**GIVEN PASSAGE:**
Solon hopes new bill’s signing will deter use of money mules

AS the Philippines has emerged as one of the countries at highest risk of web threats, a senior lawmaker said local regulators and lawmen will be better armed with more powers in flushing out cybercriminals involved in phishing and other online scams.

According to Luis Raymund Villafuerte, the expected signing into law of a congressional bill on more protection for financial consumers “couldn’t have come at a more appropriate time than now when the Philippines, in a report by cybersecurity and anti-virus provider Kaspersky Security Network [KSN], has been tagged as one of the countries most targeted by web threats.”

Local banks have also been telling their clients to avoid giving access to their accounts to third parties, given that this act—known as money muling—is a crime punishable under the Anti-Money Laundering Act as it enables cybercriminals to use these bank accounts to transfer funds from illegal sources, said Villafuerte in a statement at the weekend.

Fraudsters and scammers offer P1,000 to P5,000 to buy or use the legitimate bank accounts of people that they then use to launder money, the lawmaker added.

Villafuerte is the co-author of the congressional enrolled bill now awaiting President Duterte’s signature that imposes penalties against money muling and phishing or any other social engineering schemes.

He said cybercriminals have flourished under the pandemic as social distancing protocols have dramatically increased the volume of online transactions to avoid face-to-face interactions.

For Villafuerte, “Covid-19 has presented new opportunities for cybercriminal exploitation, including remote work, virtual crime and persistent threats.”

Although banks have increased their efforts to address cybercrimes, and consumers have also become  increasingly vigilant  against such offenses,  Villafuerte said the Philippines still has no law against the use of financial accounts as accessory to financial crimes.

“Worse, there is no punishment that can deter these criminal actions,” said Villafuerte, an advocate of the country’s digital switch even prior to the 2020   outbreak of the coronavirus pandemic.

Villafuerte said Filipinos are to benefit soon from this congressional  measure that aims to  empower the Bangko Sentral ng Pilipinas (BSP) and the rest of the banking community to better protect financial consumers against phishing and other online scams.

“We are hopeful that President Duterte will sign this measure into law as it aims to regulate the use of bank accounts and electronic wallets and consider certain illegal financial acts related to their use as a form of economic sabotage and a heinous crime if done on a large scale,” Villafuerte said.

In January, reports from the Teachers Dignity Coalition (TDC) claimed that about 20 to 40 teachers  lost between P26,000 and P121,000 each from their allegedly “hacked” LandBank accounts, but the lender claimed that its systems were safe and secure and that these teachers had actually fallen prey to a phishing scheme.

Also last January, three Filipinos and a Nigerian were indicted by the DOJ for the hacking attack that victimized in early December about 700 bank customers who reportedly lost as much as P50,000 each through unauthorized transfers from their bank accounts.

Villafuerte said the bill prohibits the opening of a bank account, an e-wallet account or other financial account under a fictitious name or using the identity or identification documents of another to receive or transfer or withdraw proceeds derived from crimes or offenses.

The measure also seeks to penalize any person performing any phishing or social engineering schemes by slapping a term of life imprisonment and a fine of P1 million to P5 million on those found guilty of cyber offenses that constitute economic sabotage.

**Chart-based quiz items:**
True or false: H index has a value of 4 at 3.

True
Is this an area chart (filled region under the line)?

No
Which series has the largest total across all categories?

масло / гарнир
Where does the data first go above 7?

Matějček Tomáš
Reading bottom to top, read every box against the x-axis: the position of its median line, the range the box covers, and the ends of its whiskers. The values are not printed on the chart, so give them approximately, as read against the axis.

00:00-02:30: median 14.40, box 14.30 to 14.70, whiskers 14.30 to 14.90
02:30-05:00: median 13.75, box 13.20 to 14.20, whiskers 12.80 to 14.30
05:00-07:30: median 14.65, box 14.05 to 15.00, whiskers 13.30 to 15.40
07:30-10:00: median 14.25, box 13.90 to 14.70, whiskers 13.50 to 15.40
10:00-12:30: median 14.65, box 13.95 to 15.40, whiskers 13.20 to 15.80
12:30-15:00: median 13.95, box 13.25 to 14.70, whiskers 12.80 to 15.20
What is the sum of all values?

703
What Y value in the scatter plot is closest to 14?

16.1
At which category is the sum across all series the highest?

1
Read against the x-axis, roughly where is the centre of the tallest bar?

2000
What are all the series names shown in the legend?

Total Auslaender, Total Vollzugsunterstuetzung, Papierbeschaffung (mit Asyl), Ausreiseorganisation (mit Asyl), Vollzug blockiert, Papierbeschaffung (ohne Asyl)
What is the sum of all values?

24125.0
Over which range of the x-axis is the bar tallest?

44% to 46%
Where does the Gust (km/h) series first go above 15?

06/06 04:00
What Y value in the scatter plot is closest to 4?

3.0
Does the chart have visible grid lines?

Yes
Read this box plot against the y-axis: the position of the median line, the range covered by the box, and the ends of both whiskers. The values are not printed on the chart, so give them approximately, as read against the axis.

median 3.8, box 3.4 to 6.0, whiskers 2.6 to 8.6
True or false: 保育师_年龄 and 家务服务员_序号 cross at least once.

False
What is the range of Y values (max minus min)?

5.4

**CHECK YOUR UNDERSTANDING:**
a. List every peso amount that the article on the money-muling bill mentions.
b. Reproduce the portion of the article on the money-muling bill starting at "The measure also" and ending at "constitute economic sabotage.".

**EXERCISE RESPONSES:**
a. P1,000; P5,000; P26,000; P121,000; P50,000; P1 million; P5 million

b.
The measure also seeks to penalize any person performing any phishing or social engineering schemes by slapping a term of life imprisonment and a fine of P1 million to P5 million on those found guilty of cyber offenses that constitute economic sabotage.